Germany needs to come out of the shadow of its Nazi past, and play a bigger role in international security, writes Paul Taylor in Politico EU.

“Germans are right to criticize Western interventions in Iraq and Libya for having focused on short-term military success and neglected the disastrous aftermath. They are right to advocate a comprehensive approach to security problems including conflict prevention, development assistance, institution-building and empowerment of local security forces. But they are wrong to wrap themselves in a moral comfort blanket, parroting “there is no military solution” in all situations. Too often, that has been an excuse for free-riding.”

“Since Donald Trump’s election, Chancellor Angela Merkel has acknowledged that Europe cannot rely to the same extent on the United States and must instead take its fate into its own hands. As she starts coalition negotiations with the liberal Free Democrats and the Greens, responding to French President Emmanuel Macron’s challenge to build a European intervention force with a common defense budget and a common strategic doctrine should be high on the agenda.”

White nationalism could ruin the West

If there is a danger to the West today, it comes, not from Islamisation or immigration, but from White nationalism, writes Sasha Polakow-Suransky in The New York Times.

“Islamists are not on the verge of seizing power in any advanced Western democracy or even winning significant political influence at the polls.

“The same cannot be said of white nationalists, who today are on the march from Charlottesville, Va., to Dresden, Germany. As an ideology, white nationalism poses a significantly greater threat to Western democracies,” she argues.

“Far-right leaders are correct that immigration creates problems; what they miss is that they are the primary problem. The greatest threat to liberal democracies does not come from immigrants and refugees but from the backlash against them by those on the inside who are exploiting fear of outsiders to chip away at the values and institutions that make our societies liberal.”

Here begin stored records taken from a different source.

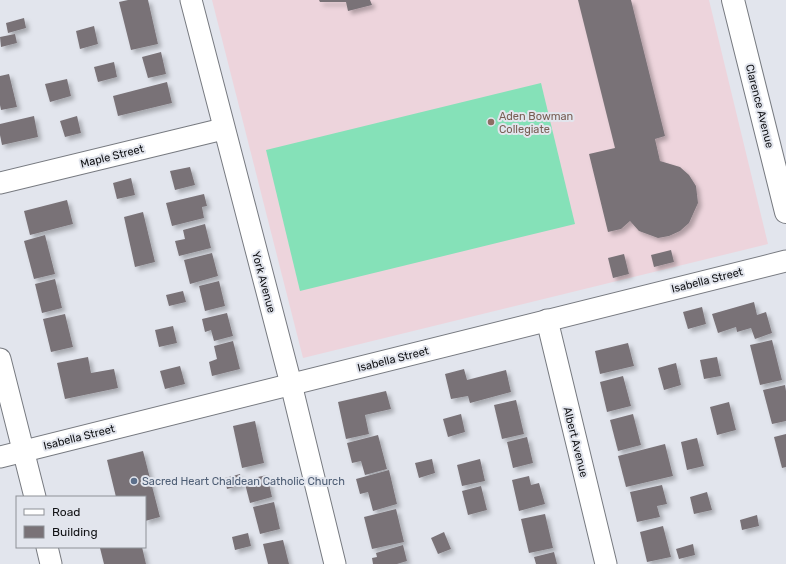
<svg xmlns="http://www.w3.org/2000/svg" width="786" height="564" font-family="Rubik,sans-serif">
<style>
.education{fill:#edd4dc}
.garden{fill:#85e1b8}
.building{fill:#797277;filter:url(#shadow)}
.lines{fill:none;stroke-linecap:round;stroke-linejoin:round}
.minor-casing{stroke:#777a80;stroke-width:23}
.major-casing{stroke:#777a80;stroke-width:24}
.minor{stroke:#fff;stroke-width:21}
.major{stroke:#fff;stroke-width:22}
.education-dot{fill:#8d6e63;stroke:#e2e5ed;stroke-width:1.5}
.service-dot{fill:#5c6f8a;stroke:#e2e5ed;stroke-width:1.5}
.labels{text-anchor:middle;stroke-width:4;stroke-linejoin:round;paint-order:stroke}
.street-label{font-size:11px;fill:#111215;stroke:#e2e5ed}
.education-label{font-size:11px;fill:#785e54;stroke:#e2e5ed;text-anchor:start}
.service-label{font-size:11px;fill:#4e5e75;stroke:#e2e5ed;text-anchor:start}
</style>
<defs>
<filter id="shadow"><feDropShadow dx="3.5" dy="3.5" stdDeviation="2" flood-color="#0004"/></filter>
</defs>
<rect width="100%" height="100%" fill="#e2e5ed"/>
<!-- education -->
<polygon class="education" points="212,0 709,0 768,244 303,358"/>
<!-- garden -->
<polygon class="garden" points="541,83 575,224 300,291 266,150"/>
<!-- building -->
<g class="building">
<polygon points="128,0 148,0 158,44 131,50 119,2"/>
<polygon points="319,0 370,0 372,5 348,11 346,2 320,2"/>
<polygon points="578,0 631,0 665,136 655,139 660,161 680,167 689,175 696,186 698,203 689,223 680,231 669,236 658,238 639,231 630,221 621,229 608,232 589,154 615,148"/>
<polygon points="24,18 26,28 8,33 6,23"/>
<polygon points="94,26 98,44 80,49 76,31"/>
<polygon points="15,34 17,43 1,47 0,37"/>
<polygon points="161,52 166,74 148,78 142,57"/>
<polygon points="114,62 117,77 98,82 94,67"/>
<polygon points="9,74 17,107 1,110 0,105 0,76"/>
<polygon points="67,79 71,96 50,102 45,84"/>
<polygon points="167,82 172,103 118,116 113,96"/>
<polygon points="34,116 38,137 2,145 0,135 0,124"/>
<polygon points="77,116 81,133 65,137 60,121"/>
<polygon points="190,167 195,185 175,190 170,171"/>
<polygon points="131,178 135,195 117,199 113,183"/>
<polygon points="204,194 207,206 202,207 204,218 172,226 166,203"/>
<polygon points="67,200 73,224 30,235 24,211"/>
<polygon points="143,212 155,262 135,267 124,217"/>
<polygon points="205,224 211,248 179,256 175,241 185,239 183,230"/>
<polygon points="45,235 55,274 34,279 24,241"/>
<polygon points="671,250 674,262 654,267 651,255"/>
<polygon points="212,253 218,276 190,284 184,260"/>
<polygon points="624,254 629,274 613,278 608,258"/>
<polygon points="55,279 62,308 42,313 35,284"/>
<polygon points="219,281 225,306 205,311 199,286"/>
<polygon points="183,291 186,302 169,306 166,295"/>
<polygon points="754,302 757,315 766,312 772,333 755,339 751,328 737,332 736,327 718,333 712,314"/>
<polygon points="702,307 706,324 688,329 683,312"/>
<polygon points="227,313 233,336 214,341 211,330 205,332 202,319"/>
<polygon points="65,314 73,347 51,352 43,319"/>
<polygon points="173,326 177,343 159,347 155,330"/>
<polygon points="772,340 782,380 760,385 750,345"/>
<polygon points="233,341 240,369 212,376 209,362 217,359 214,346"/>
<polygon points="628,343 634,366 600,374 595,351"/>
<polygon points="88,357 91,373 114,369 118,388 65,399 57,363"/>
<polygon points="717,357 721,376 704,379 700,360"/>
<polygon points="676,363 681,385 664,390 658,368"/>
<polygon points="180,366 185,384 165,389 160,371"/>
<polygon points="464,369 467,380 506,370 511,392 470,403 468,396 451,399 445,374"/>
<polygon points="623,376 631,406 607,412 600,382"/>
<polygon points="785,385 786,391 786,421 772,424 763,390"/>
<polygon points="386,391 391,409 365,415 369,434 346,439 338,402"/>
<polygon points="516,400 524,434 502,439 494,405"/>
<polygon points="729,402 736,430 717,435 710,407"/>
<polygon points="461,414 465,432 448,437 443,419"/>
<polygon points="633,414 641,445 618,451 610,420"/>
<polygon points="255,421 264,463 242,468 233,426"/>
<polygon points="786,434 786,467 782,468 774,437"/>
<polygon points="378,435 387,469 365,475 361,461 352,463 347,443"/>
<polygon points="527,437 533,463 513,468 507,442"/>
<polygon points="697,438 704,466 687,470 681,442"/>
<polygon points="665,444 673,476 626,487 618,456"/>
<polygon points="143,451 160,517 145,521 145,497 116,497 107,460"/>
<polygon points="432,459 435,473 419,478 415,463"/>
<polygon points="480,459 485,481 462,486 457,465"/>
<polygon points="389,470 397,504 373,511 368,492 360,494 356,479"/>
<polygon points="240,474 242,485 227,489 225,478"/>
<polygon points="267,475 272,497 250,503 244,480"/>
<polygon points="529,476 531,485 539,483 545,504 519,511 512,480"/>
<polygon points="662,485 667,504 657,506 660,517 637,522 630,492"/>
<polygon points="481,486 487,510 468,515 462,491"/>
<polygon points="707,492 712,510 694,514 690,497"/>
<polygon points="274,502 280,529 260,534 253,507"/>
<polygon points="396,509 404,542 372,549 364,517"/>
<polygon points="545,514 553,548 529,553 521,519"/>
<polygon points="757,515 759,526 742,530 740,520"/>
<polygon points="663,526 671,557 647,562 640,532"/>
<polygon points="444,532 451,549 438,554 431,538"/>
<polygon points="248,533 251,546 235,550 232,537"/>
<polygon points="283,540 289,564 268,564 263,544"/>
<polygon points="693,544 695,555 679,559 676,549"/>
<polygon points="403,545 407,561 397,564 373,564 372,558 377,557 376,553"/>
<polygon points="106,547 142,547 146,564 104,564 100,548"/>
<polygon points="554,552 557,564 536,564 534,557"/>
</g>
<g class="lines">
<!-- minor casing -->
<g class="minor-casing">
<g id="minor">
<polyline points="191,0 291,384 335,564"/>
<polyline points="0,183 223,129"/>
<polyline points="547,320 606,564"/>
<polyline points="0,359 35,497"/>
<polyline points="0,457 786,261"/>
<polyline points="47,547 51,564"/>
</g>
</g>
<!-- major casing -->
<g class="major-casing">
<polyline id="major" points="733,0 786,212"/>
</g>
<!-- minor -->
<use href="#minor" class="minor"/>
<!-- major -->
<use href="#major" class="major"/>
</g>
<!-- markers -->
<circle class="education-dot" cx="491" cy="122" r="4"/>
<circle class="service-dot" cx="134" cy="481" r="4"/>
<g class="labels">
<!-- street labels -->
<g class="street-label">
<text transform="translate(760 106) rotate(76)" y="4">Clarence Avenue</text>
<text transform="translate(112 156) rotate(-14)" y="4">Maple Street</text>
<text transform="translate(707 280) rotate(-14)" y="4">Isabella Street</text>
<text transform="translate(264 282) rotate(75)" y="4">York Avenue</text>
<text transform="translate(393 359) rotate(-14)" y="4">Isabella Street</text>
<text transform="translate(79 437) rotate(-14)" y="4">Isabella Street</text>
<text transform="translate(576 442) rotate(76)" y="4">Albert Avenue</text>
</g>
<!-- education labels -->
<g class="education-label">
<text x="499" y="120">Aden Bowman<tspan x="499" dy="13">Collegiate</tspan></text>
</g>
<!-- service labels -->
<g class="service-label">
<text x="142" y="485">Sacred Heart Chaldean Catholic Church</text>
</g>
</g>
<!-- legend -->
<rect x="16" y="496" width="130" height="52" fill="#e2e5ed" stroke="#8e9197"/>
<rect x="24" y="509" width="20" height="6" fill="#ffffff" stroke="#8e9197"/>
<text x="52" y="516" font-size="12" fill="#111215">Road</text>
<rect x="24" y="526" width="20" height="12" fill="#797277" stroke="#8e9197"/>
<text x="52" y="536" font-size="12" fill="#111215">Building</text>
</svg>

Trump has ushered the US into a new century: the 19th century

Donald Trump often speaks about China “killing” the US, and that as president, he’s “tired” of hearing about China’s massive growth numbers. He should see that Beijing is attaining its growth by focusing on the future, and not being engaged in “a futile and quixotic quest to revive the industries of the past,” unlike Trump, writes Fareed Zakaria in The Washington Post.

China, he writes, “is making huge investments in clean energy. The country has become one of the world’s leading producers of wind turbines and solar panels, with government subsidies enabling its companies to become cost-efficient and global in their aspirations. In 2015, China was home to the world’s top wind-turbine maker and the top two solar-panel manufacturers. According to a recent report from the United Nations, China invested $78.3 billion in renewable energy last year — almost twice as much as the United States.

“Now Beijing is making a push into electric cars, hoping to dominate what it believes will be the transport industry of the future.”

This, at a time, when the Trump administration is busy declaring that “the war on coal is over”. “The Trump administration has decided to move into a new century: the 19th century,” Zakaria writes. “Who do you think is going to win?” he asks.